Foto: Chris Richter, Hochschule der Künste Bern, 2023

Auf Holzerkundung
Kürzlich war Ralf Buchholz eine Woche mit HKB-Studierenden auf Holzerkundung. Die Holzmaterialsammlung des Fachbereichs wurde gesichtet und zugänglich gemacht. Dabei sind Holzarten wie Amaranth, Bocote, Ilex, Zebrano oder Schlangenholz zum Vorschein gekommen. Diese Edelhölzer wurden als Vollholz, aber v.a. auch als Furnierholz für historische Möbel oder für Musikinstrumente und andere Kunstgegenstände verwendet. Die Idee des Moduls war, die teilweise unbekannten Hölzer makroskopisch und mikroskopisch zu bestimmen und so spezielle Eigenschaften wie Ringporigkeit, Textur, Faserverlauf oder auch einfach den Geruch des Holzes beim Anschnitt kennenzulernen. Der Mehrwert, Holz aus unterschiedlichen Perspektiven wahrzunehmen, geht weit über dessen Definition als das vom Kambium erzeugte sekundäre Xylem der Samenpflanze hinaus. Es hat viel mehr Aspekte, z.B. akustische, thermische oder optische Eigenschaften, die erst im Zusammenspiel eine Gesamtästhetik ergeben. Holz ist nicht nur Zellulose und Lignin. Holz verbindet z.B. auch Farb- und Duftstoffe, Öle zu einer Materialsemantik, die gerade für Restaurator*innen bei der Problematik der Erhaltung von Kunst und Kulturgut immens wichtig ist, wie auch das Phänomen der eingedrückten Streifen zeigt.

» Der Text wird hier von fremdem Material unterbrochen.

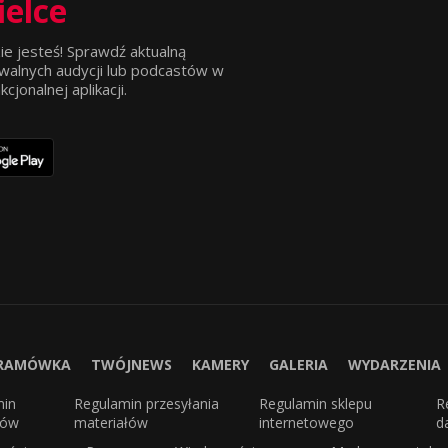
ielce
ie jesteś! Sprawdź aktualną
walnych audycji lub podcastów w
jonalnej aplikacji.
RAMÓWKA
TWÓJNEWS
KAMERY
GALERIA
WYDARZENIA
min
Regulamin przesyłania
Regulamin sklepu
R
sów
materiałów
internetowego
d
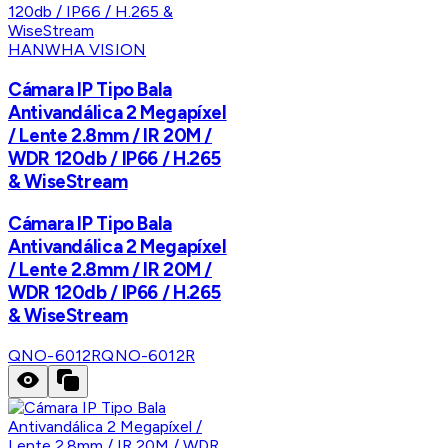
HANWHA VISION
Cámara IP Tipo Bala
Antivandálica 2 Megapíxel
/ Lente 2.8mm / IR 20M /
WDR 120db / IP66 / H.265
& WiseStream
Cámara IP Tipo Bala
Antivandálica 2 Megapíxel
/ Lente 2.8mm / IR 20M /
WDR 120db / IP66 / H.265
& WiseStream
QNO-6012R
QNO-6012R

Als Cuba Mahagoni identifiziert
Buchholz beschäftigte sich auch mit der Holzart Cuba Mahagoni. Sie gehört zu den echten Switenia-Mahagoni-Gewächsen und zählt zu den teuersten und edelsten Hölzern der Welt. Das aus der Karibik stammende rote Holz wurde in den Hafenstädten v.a. als widerstandsfähiges Verpackungsmaterial geladen. So nach Europa importiert, hatte es im Klassizismus, also im 18. und 19. Jahrhundert, als Modeholz bei Ebenisten seine Blütezeit. Heute ist der Handel weitestgehend verboten. Legale Quellen aus Altbeständen stehen wichtigen Restaurierungen zur Verfügung. Im Weiterbildungskurs CAS Werkzuschreibung und Provenienzrecherche interdisziplinär, in dessen Modulen es unter anderem um die praktische Objekt- bzw. Werkidentifikation geht und in denen Ralf Buchholz ebenfalls mitwirkt, wurde ein Tafelgemälde bei der Radiografie auffällig, weil durch die hohe Dichte des Trägermaterials die Röntgenstrahlen teilweise absorbiert wurden. Das Holz des Gemäldes aus einem Legat am Kunstmuseum Bern konnte dann schnell als Cuba Mahagoni identifiziert werden, da es sehr typische Eigenschaften, wie z.B. die weissen Einlagerungen im angeschnittenen Porenbild, aufwies. Das Beispiel zeigt, wie interdisziplinär gewonnene Untersuchungs- und Rechercheergebnisse, gerade bei der Provenienzforschung, zu spezifischen Werkidentifikationen führen können.

Familiäre Atmosphäre
Zu seiner Tätigkeit an unterschiedlichen Hochschulen mit ähnlichen Studiengängen äussert sich Buchholz: «Das Wichtigste ist der aktive Austausch zwischen den Hochschulen. Hier sollten wir noch aktiver werden. Jede Hochschule hat ihre Schwerpunkte und Kompetenzbereiche, also geht es vor allem darum, Lücken zu schliessen. Und um den berüchtigten Tellerrand. Studierende aus Hildesheim und Bern werden wieder nach Siebenbürgen in Rumänien fahren, um dort weiteres Kulturgut in Kirchenburgen aus dem 15. Jahrhundert zu erhalten. Solche Kooperationen sind für alle Beteiligten gewinnbringend. Als ich dieses Mal hier in Bern angekommen bin, fand am ersten Abend ein ‹Round Table› mit Alumn*ae des Fachbereichs und dem Business Lab der HKB zum Thema Entrepreneurship statt. Das mag ich an Bern, die innovative Ausrichtung und eine familiäre Atmosphäre.»Für Hobbys neben der Berufung fehlt Buchholz leider allzu oft die Zeit. Wenn es sich ergibt, verbringt er seine Freizeit jedoch gern in einem Paddelboot in Hamburg auf Alster und Bille. Sein Engagement gilt aber auch in der Freizeit dem Kulturerhalt. Vor allem im Verein zur Erhaltung von Baudenkmalen in Wrisbergholzen, wo es z.B. um eine Fayence-Manufaktur aus dem Jahre 1736 geht. Da aber auch immaterielles Kulturerbe erhalten sein will, frönt er hin und wieder auch der britischen Bluesgitarre Eric Claptons.